• ASSIGNED TASK:
Return every line of the records, exact and in full, until you have returned the line with "## Function Index ##", and include none of the pictures.

• SUPPLIED RECORDS:
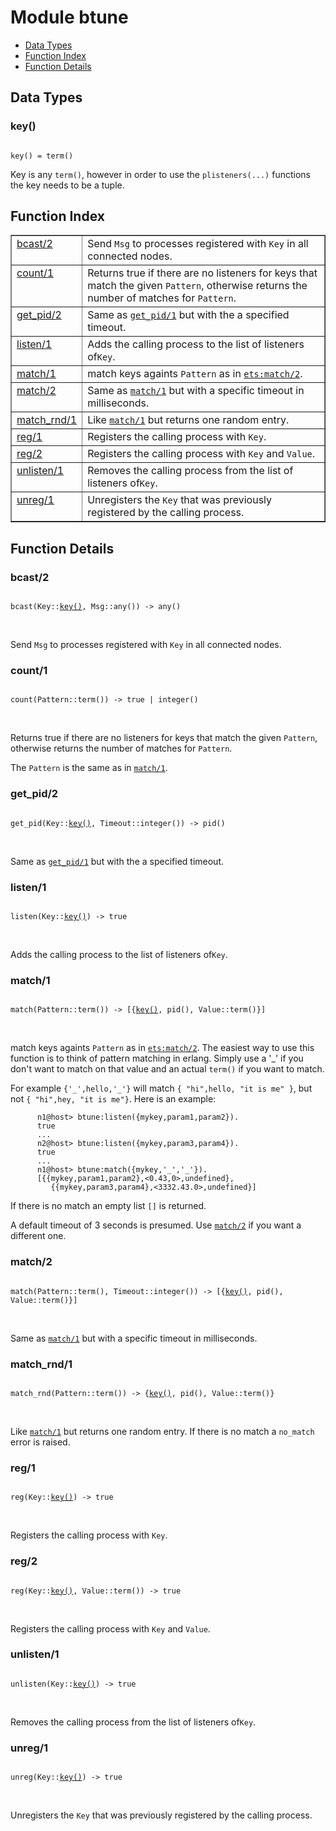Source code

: 

# Module btune #
* [Data Types](#types)
* [Function Index](#index)
* [Function Details](#functions)

<a name="types"></a>

## Data Types ##




### <a name="type-key">key()</a> ###


<pre><code>
key() = term()
</code></pre>

Key is any `term()`, however in order to use the `plisteners(...)`
functions the key needs to be a tuple.

<a name="index"></a>

## Function Index ##


<table width="100%" border="1" cellspacing="0" cellpadding="2" summary="function index"><tr><td valign="top"><a href="#bcast-2">bcast/2</a></td><td>Send <code>Msg</code> to processes registered with <code>Key</code> in all connected nodes.</td></tr><tr><td valign="top"><a href="#count-1">count/1</a></td><td>Returns true if there are no listeners for keys that match the given <code>Pattern</code>,
otherwise returns the number of matches for <code>Pattern</code>.</td></tr><tr><td valign="top"><a href="#get_pid-2">get_pid/2</a></td><td>  Same as <a href="#get_pid-1"><code>get_pid/1</code></a> but with the a specified timeout.</td></tr><tr><td valign="top"><a href="#listen-1">listen/1</a></td><td>Adds the calling process to the list of listeners of<code>Key</code>.</td></tr><tr><td valign="top"><a href="#match-1">match/1</a></td><td>match keys againts <code>Pattern</code> as in <a href="ets.md#match-2"><code>ets:match/2</code></a>.</td></tr><tr><td valign="top"><a href="#match-2">match/2</a></td><td>Same as <a href="#match-1"><code>match/1</code></a> but with a specific timeout in milliseconds.</td></tr><tr><td valign="top"><a href="#match_rnd-1">match_rnd/1</a></td><td>Like <a href="#match-1"><code>match/1</code></a> but returns one random entry.</td></tr><tr><td valign="top"><a href="#reg-1">reg/1</a></td><td>Registers the calling process with <code>Key</code>.</td></tr><tr><td valign="top"><a href="#reg-2">reg/2</a></td><td>Registers the calling process with <code>Key</code> and <code>Value</code>.</td></tr><tr><td valign="top"><a href="#unlisten-1">unlisten/1</a></td><td>Removes the calling process from the list of listeners of<code>Key</code>.</td></tr><tr><td valign="top"><a href="#unreg-1">unreg/1</a></td><td>Unregisters the <code>Key</code> that was previously registered by the
calling process.</td></tr></table>


<a name="functions"></a>

## Function Details ##

<a name="bcast-2"></a>

### bcast/2 ###

<pre><code>
bcast(Key::<a href="#type-key">key()</a>, Msg::any()) -&gt; any()
</code></pre>
<br />

Send `Msg` to processes registered with `Key` in all connected nodes.

<a name="count-1"></a>

### count/1 ###

<pre><code>
count(Pattern::term()) -&gt; true | integer()
</code></pre>
<br />

Returns true if there are no listeners for keys that match the given `Pattern`,
otherwise returns the number of matches for `Pattern`.

The `Pattern` is the same as in [`match/1`](#match-1).

<a name="get_pid-2"></a>

### get_pid/2 ###

<pre><code>
get_pid(Key::<a href="#type-key">key()</a>, Timeout::integer()) -&gt; pid()
</code></pre>
<br />

 Same as [`get_pid/1`](#get_pid-1) but with the a specified timeout.

<a name="listen-1"></a>

### listen/1 ###

<pre><code>
listen(Key::<a href="#type-key">key()</a>) -&gt; true
</code></pre>
<br />

Adds the calling process to the list of listeners of`Key`.

<a name="match-1"></a>

### match/1 ###

<pre><code>
match(Pattern::term()) -&gt; [{<a href="#type-key">key()</a>, pid(), Value::term()}]
</code></pre>
<br />

match keys againts `Pattern` as in [`ets:match/2`](ets.md#match-2).
The easiest way to use this function is to think of
pattern matching in erlang. Simply use a '_' if you
don't want to match on that value and an actual `term()`
if you want to match.

For example `{'_',hello,'_'}` will match
`{ "hi",hello, "it is me" }`, but not
`{ "hi",hey, "it is me"}`.
Here is an example:

```
      n1@host> btune:listen({mykey,param1,param2}).
      true
      ...
      n2@host> btune:listen({mykey,param3,param4}).
      true
      ...
      n1@host> btune:match({mykey,'_','_'}).
      [{{mykey,param1,param2},<0.43,0>,undefined},
         {{mykey,param3,param4},<3332.43.0>,undefined}]
```

If there is no match an empty list `[]` is returned.

A default timeout of 3 seconds is presumed.
Use [`match/2`](#match-2) if you want a different one.

<a name="match-2"></a>

### match/2 ###

<pre><code>
match(Pattern::term(), Timeout::integer()) -&gt; [{<a href="#type-key">key()</a>, pid(), Value::term()}]
</code></pre>
<br />

Same as [`match/1`](#match-1) but with a specific timeout in milliseconds.

<a name="match_rnd-1"></a>

### match_rnd/1 ###

<pre><code>
match_rnd(Pattern::term()) -&gt; {<a href="#type-key">key()</a>, pid(), Value::term()}
</code></pre>
<br />

Like [`match/1`](#match-1) but returns one random entry.
If there is no match a `no_match` error is raised.

<a name="reg-1"></a>

### reg/1 ###

<pre><code>
reg(Key::<a href="#type-key">key()</a>) -&gt; true
</code></pre>
<br />

Registers the calling process with `Key`.

<a name="reg-2"></a>

### reg/2 ###

<pre><code>
reg(Key::<a href="#type-key">key()</a>, Value::term()) -&gt; true
</code></pre>
<br />

Registers the calling process with `Key` and `Value`.

<a name="unlisten-1"></a>

### unlisten/1 ###

<pre><code>
unlisten(Key::<a href="#type-key">key()</a>) -&gt; true
</code></pre>
<br />

Removes the calling process from the list of listeners of`Key`.

<a name="unreg-1"></a>

### unreg/1 ###

<pre><code>
unreg(Key::<a href="#type-key">key()</a>) -&gt; true
</code></pre>
<br />

Unregisters the `Key` that was previously registered by the
calling process.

• RESULT OF THE EXERCISE:
Source code

: 

# Module btune #
* [Data Types](#types)
* [Function Index](#index)
* [Function Details](#functions)

<a name="types"></a>

## Data Types ##




### <a name="type-key">key()</a> ###


<pre><code>
key() = term()
</code></pre>

Key is any `term()`, however in order to use the `plisteners(...)`
functions the key needs to be a tuple.

<a name="index"></a>

## Function Index ##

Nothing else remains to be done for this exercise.